**What needs to be done**. In the post about writing flawed characters below, what was the author's first step toward them?

**Selected extract**.
☆ ☆ ☆

After a long absence, the Really Big Idea returns with Ross Willard, who found an interesting way to get around perfection.
If you were perfect, would you find your life interesting? Enjoyable perhaps. But there might not be many stories to tell the grandkids if every decision you made was correct and wise; if every path you took was lined with roses and adulation. But maybe the frustration of those who have to deal with you would be worthy of a story or two…
System Purge
When I was a younger writer, one of the problems I often found in my writing was that my protagonists tended to be “Too Perfect.” Perhaps it was all that time I spent reading comic books, or perhaps I was creating the characters to comfort myself and couldn’t stand for my heroes to be flawed, but somehow all of my characters ended up being so good at absolutely everything that nothing was ever a challenge for them. Not really, anyhow.

Since then I’ve learned the joys of writing flawed characters, but in order to get from there to here took a certain amount of self-training, and the first step, for me, was writing second generation characters.
Essentially, I knew that if I created a whole new universe to work in, I would simply create a whole new set of overly perfect characters, in order to make myself start imagining characters who had to struggle and grow, I had to stay in the same universe I’d worked in before. The logic went something like this: if I had a character who was a perfect fighter, and I wrote a story about, say, one of his students, then I clearly could not make that student as skilled as his teacher, thus I could make his life a perpetual struggle.
That’s correct, in order to write an interesting story, I had to trick myself into making an interesting character. While I have long since abandoned most of the universes that I had to use this trick in, there was one world that struck me as interesting enough to bear revisiting when, after several years of practice as a writer, I stumbled upon some of my old writing.
The too-perfect characters I had created were a brilliant scientist and the sentient machine he’d created. Both characters were far too intelligent and far too powerful to be interesting, but the effect that they had on the world was, potentially, fascinating.
It wasn’t just the introduction of self-aware robots and genetic engineering that captured my imagination, it was the legacy that the characters had left behind. Specifically, I couldn’t help but wonder what their creations thought of the two. After some thought, I realized that the man and the machine would be seen either as father figures, or as gods, which of course led to the even more interesting question: what does a society do when their gods abandon them?
In building the universe, and the backstory of these two absent characters, I realized that there were three groups with relevant perspectives: there were the machines, who had known their creator and progenitor personally, there were the genetically engineered humans, who knew of him, but only distantly, and there were those who lived in the ‘human’ world (ie contemporary society) who had been effected by both characters, but did not know anything about them.
My book has three main characters in it, each with a slightly different relationship to their ‘father.’ While it isn’t expressed outright, a lot of the subtext that I tried to put in it is about each of these characters coming of age. Each one needs to ‘grow up’ in a very specific, and very different way, and each one is dealing with an very different ‘absence’ in their life.

☆ ☆ ☆

**Records**.
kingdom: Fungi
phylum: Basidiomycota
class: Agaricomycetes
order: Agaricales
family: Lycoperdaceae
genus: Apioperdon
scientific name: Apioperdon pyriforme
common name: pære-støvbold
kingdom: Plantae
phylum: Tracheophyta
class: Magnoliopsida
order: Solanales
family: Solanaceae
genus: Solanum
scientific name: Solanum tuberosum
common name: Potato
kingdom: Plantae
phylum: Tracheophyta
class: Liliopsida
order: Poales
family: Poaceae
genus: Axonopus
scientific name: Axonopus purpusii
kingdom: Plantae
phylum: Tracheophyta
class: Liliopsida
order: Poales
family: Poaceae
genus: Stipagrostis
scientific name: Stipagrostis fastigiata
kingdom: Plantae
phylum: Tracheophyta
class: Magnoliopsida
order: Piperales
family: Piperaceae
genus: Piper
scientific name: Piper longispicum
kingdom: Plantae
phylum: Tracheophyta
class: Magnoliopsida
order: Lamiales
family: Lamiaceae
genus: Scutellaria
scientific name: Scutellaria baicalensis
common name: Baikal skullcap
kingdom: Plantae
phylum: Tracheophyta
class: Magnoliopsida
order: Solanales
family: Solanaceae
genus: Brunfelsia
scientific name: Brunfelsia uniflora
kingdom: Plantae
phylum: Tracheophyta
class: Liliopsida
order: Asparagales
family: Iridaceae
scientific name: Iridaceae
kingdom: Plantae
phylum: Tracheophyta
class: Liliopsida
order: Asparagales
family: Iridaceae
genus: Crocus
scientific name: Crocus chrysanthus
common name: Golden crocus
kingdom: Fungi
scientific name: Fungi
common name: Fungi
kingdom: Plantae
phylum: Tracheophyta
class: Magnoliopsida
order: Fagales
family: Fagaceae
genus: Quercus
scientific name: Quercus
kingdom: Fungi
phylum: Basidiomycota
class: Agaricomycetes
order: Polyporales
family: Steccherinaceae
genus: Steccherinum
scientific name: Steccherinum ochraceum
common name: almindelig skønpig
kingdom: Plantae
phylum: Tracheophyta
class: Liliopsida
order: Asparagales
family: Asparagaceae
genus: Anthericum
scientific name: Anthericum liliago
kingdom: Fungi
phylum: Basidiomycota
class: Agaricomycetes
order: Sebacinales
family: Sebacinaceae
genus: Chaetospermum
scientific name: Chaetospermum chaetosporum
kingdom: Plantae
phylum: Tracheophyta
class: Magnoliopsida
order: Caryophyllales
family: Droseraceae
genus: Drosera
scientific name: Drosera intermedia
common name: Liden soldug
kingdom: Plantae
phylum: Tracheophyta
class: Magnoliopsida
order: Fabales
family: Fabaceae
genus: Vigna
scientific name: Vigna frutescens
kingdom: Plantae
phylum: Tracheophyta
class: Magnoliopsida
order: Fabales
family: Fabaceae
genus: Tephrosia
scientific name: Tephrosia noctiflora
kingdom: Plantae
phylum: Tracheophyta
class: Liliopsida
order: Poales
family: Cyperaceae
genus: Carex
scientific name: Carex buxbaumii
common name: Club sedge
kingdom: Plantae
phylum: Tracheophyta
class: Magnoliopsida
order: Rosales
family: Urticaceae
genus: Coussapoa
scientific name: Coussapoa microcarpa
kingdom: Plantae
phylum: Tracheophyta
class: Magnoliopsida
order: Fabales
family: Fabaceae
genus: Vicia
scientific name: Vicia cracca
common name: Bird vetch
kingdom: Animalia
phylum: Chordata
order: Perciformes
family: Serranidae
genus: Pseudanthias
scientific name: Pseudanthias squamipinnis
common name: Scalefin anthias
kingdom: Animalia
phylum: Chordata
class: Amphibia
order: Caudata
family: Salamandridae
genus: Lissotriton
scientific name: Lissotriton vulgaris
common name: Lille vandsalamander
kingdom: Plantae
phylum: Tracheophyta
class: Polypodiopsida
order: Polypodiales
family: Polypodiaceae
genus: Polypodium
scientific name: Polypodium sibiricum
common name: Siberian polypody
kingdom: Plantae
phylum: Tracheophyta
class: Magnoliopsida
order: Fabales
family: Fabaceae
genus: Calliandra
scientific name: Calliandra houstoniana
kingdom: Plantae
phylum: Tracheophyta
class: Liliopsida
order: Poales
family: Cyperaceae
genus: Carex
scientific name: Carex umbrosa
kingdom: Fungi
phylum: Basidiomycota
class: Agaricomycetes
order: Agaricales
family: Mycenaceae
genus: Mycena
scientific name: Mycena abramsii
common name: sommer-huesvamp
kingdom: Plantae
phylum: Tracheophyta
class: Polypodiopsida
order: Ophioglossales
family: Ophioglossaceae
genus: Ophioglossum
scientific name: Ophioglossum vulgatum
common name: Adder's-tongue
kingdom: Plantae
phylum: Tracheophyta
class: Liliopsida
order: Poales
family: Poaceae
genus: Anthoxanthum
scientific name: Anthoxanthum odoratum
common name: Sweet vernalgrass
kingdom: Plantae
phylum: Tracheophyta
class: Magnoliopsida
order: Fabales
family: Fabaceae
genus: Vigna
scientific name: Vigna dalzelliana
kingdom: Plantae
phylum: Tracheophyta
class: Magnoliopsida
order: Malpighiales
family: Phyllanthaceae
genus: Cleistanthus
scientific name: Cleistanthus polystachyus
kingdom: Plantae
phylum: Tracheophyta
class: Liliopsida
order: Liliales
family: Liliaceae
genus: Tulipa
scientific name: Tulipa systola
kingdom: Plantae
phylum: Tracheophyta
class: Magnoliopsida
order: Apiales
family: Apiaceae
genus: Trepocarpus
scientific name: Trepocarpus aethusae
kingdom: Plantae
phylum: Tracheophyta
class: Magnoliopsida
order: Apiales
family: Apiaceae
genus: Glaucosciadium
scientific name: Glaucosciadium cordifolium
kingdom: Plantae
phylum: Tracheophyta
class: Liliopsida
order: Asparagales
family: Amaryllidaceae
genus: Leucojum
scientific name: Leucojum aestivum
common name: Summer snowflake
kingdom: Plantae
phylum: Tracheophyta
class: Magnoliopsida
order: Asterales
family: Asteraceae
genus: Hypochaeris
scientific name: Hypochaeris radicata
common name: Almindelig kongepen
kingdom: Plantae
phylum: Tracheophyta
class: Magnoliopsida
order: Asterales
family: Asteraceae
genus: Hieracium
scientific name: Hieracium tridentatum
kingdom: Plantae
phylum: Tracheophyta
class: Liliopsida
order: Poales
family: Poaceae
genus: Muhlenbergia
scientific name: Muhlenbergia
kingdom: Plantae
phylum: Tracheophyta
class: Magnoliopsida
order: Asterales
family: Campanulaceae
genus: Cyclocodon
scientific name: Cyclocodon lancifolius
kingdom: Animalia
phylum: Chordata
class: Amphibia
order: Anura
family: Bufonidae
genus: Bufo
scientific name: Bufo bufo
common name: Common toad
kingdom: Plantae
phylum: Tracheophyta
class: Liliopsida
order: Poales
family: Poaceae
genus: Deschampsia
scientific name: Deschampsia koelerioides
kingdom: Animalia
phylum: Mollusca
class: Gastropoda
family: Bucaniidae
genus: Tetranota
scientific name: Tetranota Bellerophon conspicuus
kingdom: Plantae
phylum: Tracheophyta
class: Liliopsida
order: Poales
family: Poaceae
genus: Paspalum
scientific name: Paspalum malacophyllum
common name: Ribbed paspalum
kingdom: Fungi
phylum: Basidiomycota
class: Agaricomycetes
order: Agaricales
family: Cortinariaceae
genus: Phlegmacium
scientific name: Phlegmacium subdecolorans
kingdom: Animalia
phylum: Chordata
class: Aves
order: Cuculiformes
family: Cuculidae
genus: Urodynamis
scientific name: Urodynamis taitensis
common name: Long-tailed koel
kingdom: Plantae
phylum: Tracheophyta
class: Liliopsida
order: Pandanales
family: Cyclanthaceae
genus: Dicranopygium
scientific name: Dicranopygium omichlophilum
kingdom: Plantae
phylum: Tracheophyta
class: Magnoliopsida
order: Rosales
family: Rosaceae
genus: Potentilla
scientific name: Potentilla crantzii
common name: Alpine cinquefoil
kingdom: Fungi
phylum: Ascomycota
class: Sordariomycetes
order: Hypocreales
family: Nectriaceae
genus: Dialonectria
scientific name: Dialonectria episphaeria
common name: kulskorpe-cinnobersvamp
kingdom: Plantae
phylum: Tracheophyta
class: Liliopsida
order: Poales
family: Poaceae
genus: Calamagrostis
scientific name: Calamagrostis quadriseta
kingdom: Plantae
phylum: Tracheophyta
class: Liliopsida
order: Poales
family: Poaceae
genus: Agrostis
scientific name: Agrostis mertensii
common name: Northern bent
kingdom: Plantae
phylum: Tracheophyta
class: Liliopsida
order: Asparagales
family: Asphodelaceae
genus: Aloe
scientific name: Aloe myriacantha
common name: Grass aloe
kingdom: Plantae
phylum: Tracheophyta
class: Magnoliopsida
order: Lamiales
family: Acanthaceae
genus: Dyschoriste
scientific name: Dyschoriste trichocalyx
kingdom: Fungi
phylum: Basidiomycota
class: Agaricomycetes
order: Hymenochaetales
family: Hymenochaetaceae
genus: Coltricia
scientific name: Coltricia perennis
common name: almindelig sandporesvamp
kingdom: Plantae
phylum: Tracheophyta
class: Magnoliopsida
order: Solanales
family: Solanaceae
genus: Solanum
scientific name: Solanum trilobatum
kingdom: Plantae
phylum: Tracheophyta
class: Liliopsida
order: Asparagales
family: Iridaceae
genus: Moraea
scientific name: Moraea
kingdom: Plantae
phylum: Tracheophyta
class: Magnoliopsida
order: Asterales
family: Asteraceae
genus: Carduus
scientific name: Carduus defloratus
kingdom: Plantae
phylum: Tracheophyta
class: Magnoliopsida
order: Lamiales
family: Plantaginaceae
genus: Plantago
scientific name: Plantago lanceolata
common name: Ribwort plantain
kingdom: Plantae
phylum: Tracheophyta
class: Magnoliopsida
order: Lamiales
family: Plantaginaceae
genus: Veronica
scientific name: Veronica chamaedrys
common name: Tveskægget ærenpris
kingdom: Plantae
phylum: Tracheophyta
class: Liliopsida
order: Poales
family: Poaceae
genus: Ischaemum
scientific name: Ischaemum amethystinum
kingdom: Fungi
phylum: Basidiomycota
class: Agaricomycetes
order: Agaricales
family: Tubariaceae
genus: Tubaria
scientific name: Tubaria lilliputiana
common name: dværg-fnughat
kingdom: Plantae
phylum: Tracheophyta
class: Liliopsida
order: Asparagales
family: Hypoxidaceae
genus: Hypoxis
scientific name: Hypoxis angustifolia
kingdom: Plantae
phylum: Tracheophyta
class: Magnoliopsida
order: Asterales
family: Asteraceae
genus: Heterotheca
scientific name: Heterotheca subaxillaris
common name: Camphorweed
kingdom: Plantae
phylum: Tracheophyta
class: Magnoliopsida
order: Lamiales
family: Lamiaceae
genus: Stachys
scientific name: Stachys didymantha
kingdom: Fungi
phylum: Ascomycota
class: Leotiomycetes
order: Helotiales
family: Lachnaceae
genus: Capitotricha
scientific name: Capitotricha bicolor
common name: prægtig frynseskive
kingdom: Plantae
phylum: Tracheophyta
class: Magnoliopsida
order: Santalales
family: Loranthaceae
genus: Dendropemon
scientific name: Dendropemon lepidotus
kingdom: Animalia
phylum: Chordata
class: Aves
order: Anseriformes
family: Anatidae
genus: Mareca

☆ ☆ ☆

**Reply to the task**. Writing second generation characters.